Chafee beat a conservative primary challenger in 2006, but lost reelection in part because of the Iraq War he had voted against.

He left the Republican Party and was elected governor of Rhode Island without the support of either party. He ended up with poor approval ratings and declined to run for reelection.

By most measures, Jim Webb would be the more credible antiwar challenger to Clinton, even with his well publicized misgivings about the Iran deal.

A fellow one-term senator, Webb has a formidable military background while the moppy-haired Chafee looks like he should either be attending classes at Brown or shoeing horses somewhere.

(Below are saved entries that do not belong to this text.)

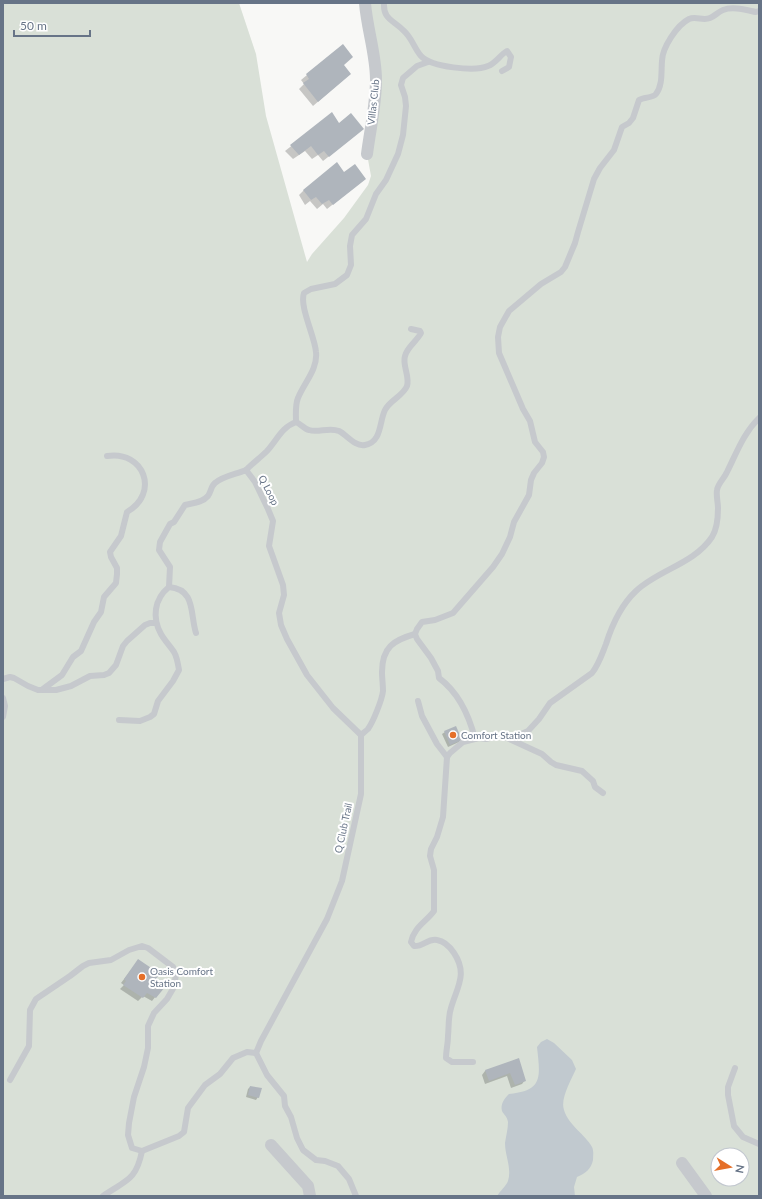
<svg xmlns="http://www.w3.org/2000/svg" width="762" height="1199" font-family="Lato,sans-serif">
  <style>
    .green { fill: #d9e0d7; fill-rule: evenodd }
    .water { fill: #c1c9cf }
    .shadow { fill: #0003 }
    .building { fill: #afb5bc }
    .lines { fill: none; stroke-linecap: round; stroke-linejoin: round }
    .service { stroke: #c6c9cd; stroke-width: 6 }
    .minor { stroke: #c6c9cd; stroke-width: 12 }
    .poi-dot { fill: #e56f29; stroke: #fff; stroke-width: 1.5 }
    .labels { text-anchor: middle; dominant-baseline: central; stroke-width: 4; stroke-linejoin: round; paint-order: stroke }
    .street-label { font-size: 10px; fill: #677487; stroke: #fff }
    .poi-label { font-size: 10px; fill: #677487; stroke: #fff; text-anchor: start }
  </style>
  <rect width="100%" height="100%" fill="#f8f8f6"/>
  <path class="green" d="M3,3H239L256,54L266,116L307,262L312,254L344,218L368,185L371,176L367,154L374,106L365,3H759V1196H3ZM718,1155H742V1179H718Z"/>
  <path class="water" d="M547,1039L554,1043L572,1060L576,1069C571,1080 560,1099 564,1110C569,1126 585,1134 592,1147C594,1151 593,1156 593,1160C591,1169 586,1173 577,1177L574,1187L575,1196H497C500,1191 506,1186 508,1181C512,1168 505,1156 505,1143C506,1136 508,1129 508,1122C507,1116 504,1115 502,1111C500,1104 505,1098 509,1094C544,1091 540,1076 537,1047L541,1042Z"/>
  <g class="shadow">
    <path d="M343,45V65L350,74L313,106L299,89L304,84L301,80Z"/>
    <path d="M332,114L339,124L357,134L323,161L318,155L312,159L305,151L293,159L285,151Z"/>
    <path d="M344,174L360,183L327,209L323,204L317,209L310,201L305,205L299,195L304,190Z"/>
    <path d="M445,732L461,740L459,742L448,747L442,734Z"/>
    <path d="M138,961L154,980L163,987L152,1001L143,996L138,1001L120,989L124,985L121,983Z"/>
    <path d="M518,1059L525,1080L522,1084L511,1088L507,1076L485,1084L482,1075L485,1071Z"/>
    <path d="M250,1087L258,1097L256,1100L246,1097L248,1089Z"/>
  </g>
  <g class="building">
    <path d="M343,44L353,57L344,65L351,74L318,102L303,83L309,79L306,74Z"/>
    <path d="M332,112L339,123L351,113L364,129L329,157L324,151L318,155L311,146L299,155L290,145Z"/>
    <path d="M337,162L344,172L355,164L366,179L333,205L329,200L322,204L316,197L311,200L303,190Z"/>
    <path d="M456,726L462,740L450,745L444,731Z"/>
    <path d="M138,959L160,974L155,980L165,987L156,998L147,993L143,998L123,985L126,981L124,979Z"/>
    <path d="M519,1058L526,1081L515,1085L510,1073L489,1081L485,1070Z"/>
    <path d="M250,1086L262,1088L259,1098L248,1095Z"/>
  </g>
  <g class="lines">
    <g class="service">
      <path d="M384,3C383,20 394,20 404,31C412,38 414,48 421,56C431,67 475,72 488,66C496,63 500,55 507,51L511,57L509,67L502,71"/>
      <path d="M296,422C301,424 304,429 309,430C318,433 329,427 339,431C347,435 355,447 365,445C382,442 379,422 385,410C390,400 403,396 407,386C410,376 402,365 405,356C407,347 417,341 421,333L420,331L411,329"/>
      <path d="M246,470C253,463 261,457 267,451C277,440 282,427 296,422C296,414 295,405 298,398C304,383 318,369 316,352C315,337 299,306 304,293L311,289L335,284L347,275L351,265L350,246L352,235L366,219L376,194L386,180L398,154L403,135L406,106L405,97L401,85L403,78L417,66L428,62"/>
      <path d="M169,587L170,567L159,550L160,542L170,524L174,522L185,505C192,503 202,503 208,496C211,492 211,486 215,483C223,476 237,474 246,470L255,482L268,509L273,521L269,546L283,585L284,595L279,613L281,625L287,639L307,675L333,708L361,735V794L342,881L327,919L261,1041L256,1053"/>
      <path d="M3,679L10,677L14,678L28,686L38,690H56L71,686L90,676L104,675L109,673L116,665L123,646L127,641L145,625L150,623H156"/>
      <path d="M43,689L62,675L73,657L81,651L94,622L101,612L104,597L116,583L117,574V568L111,557L110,552L121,536L127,512C160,493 144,450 107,456"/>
      <path d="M3,698L5,706L3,717"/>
      <path d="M418,701L422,716L437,744L447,757"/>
      <path d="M119,720L140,721L150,717L154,714L158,701L173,681L179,670C178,664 177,657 174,652C170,646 165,641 161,634C152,618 154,599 169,587C196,589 190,615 196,633"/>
      <path d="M361,735C363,733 366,731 368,729C373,722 382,700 383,691C383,685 382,678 382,672C382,647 394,640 415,634"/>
      <path d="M505,737L542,754L551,762L556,765L582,771L593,781L595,787L603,793"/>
      <path d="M475,739C469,715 459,693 439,678L438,671L431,658L417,639L415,634L417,629L422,622L435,620L453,613L493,567L502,554L510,537L514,522L529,495L531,480L534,473L542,463L544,457L543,452L535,442L530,421L523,409L499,353L498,337L500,327L509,311L541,284L561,272L565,267L575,243L578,232L594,179L600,168L614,150L622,127L629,123L633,118L639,100C644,97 653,98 656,94C663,85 661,71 662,61C662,48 677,25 689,19C696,16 703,21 710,18C715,16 718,12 723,10C733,6 746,10 756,12L759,11"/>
      <path d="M256,1053L267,1075L284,1096L285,1106L291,1117L297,1138L303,1150L316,1160L325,1161L338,1166L349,1179L356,1196"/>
      <path d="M473,1062H452L446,1058C446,1050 448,1044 448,1036C449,1027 448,1017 451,1008C457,987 468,974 454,953C450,947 444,941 437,940C428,938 423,947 414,946L411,942C414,927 426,922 434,911V870L430,856L431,849L437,837L443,817L447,757L450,753L463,742L479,738L486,739L493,737L517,736L528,731L539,719L550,703L592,673C599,664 602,654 606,644C612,625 621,605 636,591C658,570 694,564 712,537C717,529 718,518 718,508C718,502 716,496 717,490C718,483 724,479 727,472C737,452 743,434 759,418"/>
      <path d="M735,1068L728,1087V1095L734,1126L743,1137L759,1144"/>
      <path d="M10,1080L29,1046L30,1010L36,999L70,976L83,966L89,963L111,960L129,950L142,946L148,948L173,967L176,974L174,987L167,999L154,1013L148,1026V1048L144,1067L134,1097L129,1123L128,1135L132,1148L142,1151L179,1136L184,1132L188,1108L205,1085L220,1074L233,1058L247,1052L256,1053"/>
      <path d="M103,1196C126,1180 136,1181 142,1151"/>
    </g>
    <g class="minor">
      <path d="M365,3C367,29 376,54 376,80C376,105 370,130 367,154"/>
      <path d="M271,1145L308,1186L310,1196"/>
      <path d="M682,1163L706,1196"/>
    </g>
  </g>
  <g class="poi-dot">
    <circle cx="453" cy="735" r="4"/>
    <circle cx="142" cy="977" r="4"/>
  </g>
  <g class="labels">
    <g class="street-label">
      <text transform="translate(373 102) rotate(-84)">Villas Club</text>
      <text transform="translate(269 490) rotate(63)">Q Loop</text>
      <text transform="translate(343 828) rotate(-78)">Q Club Trail</text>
    </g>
    <g class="poi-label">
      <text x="461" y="735">Comfort Station</text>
      <text x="150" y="971">Oasis Comfort<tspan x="150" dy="12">Station</tspan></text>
    </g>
  </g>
  <rect width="762" height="1199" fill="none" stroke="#677487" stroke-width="8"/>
  <g transform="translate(730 1167) rotate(101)"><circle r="19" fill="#ffffff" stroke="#c2c7cf"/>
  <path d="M0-3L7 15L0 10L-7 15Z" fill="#e56f29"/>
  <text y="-6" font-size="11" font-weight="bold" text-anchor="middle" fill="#677487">N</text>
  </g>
  <path d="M14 30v6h76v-6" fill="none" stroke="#677487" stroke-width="2"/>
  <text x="20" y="30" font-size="12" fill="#677487" stroke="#ffffff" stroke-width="3" paint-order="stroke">50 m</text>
</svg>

In a 2001 New Republic profile, Michael Crowley compared Chafee to the Chauncy Gardner character in the Peter Sells film Being There.

It’s a backhanded compliment, as Gardner’s “simple aphorisms about gardening are misinterpreted as profound political insights.

Chafee, however, has shown a willingness to actually criticize Clinton on foreign policy and her coziness to Wall Street in a way that Webb has hesitated to do and Martin O’Malley probably can’t if he is interested in a longer term career in the Democratic Party.

And while Chafee was a Republican, he was never as conservative as Webb. In 2005, Clinton and Chafee had identical American Conservative Union ratings.

“She needs to be asked hard questions about her Iraq war vote and her tenure as Secretary of State and where she wants to take this country,” Chafee told The Hill.

“I think she’s tone deaf on some of these issues.”

On Iraq, in particular, he says, “I did my homework and I looked at the evidence….she got it wrong.” He is also not shy about tying the war to the rise of the Islamic State in Iraq and Syria.

The main reason Hillary Clinton did not win the Democratic nomination, and probably the presidency, in 2008 was that she voted for the Iraq War.

It would be fitting if her main Democratic challenger were one of the seven Republicans who voted no.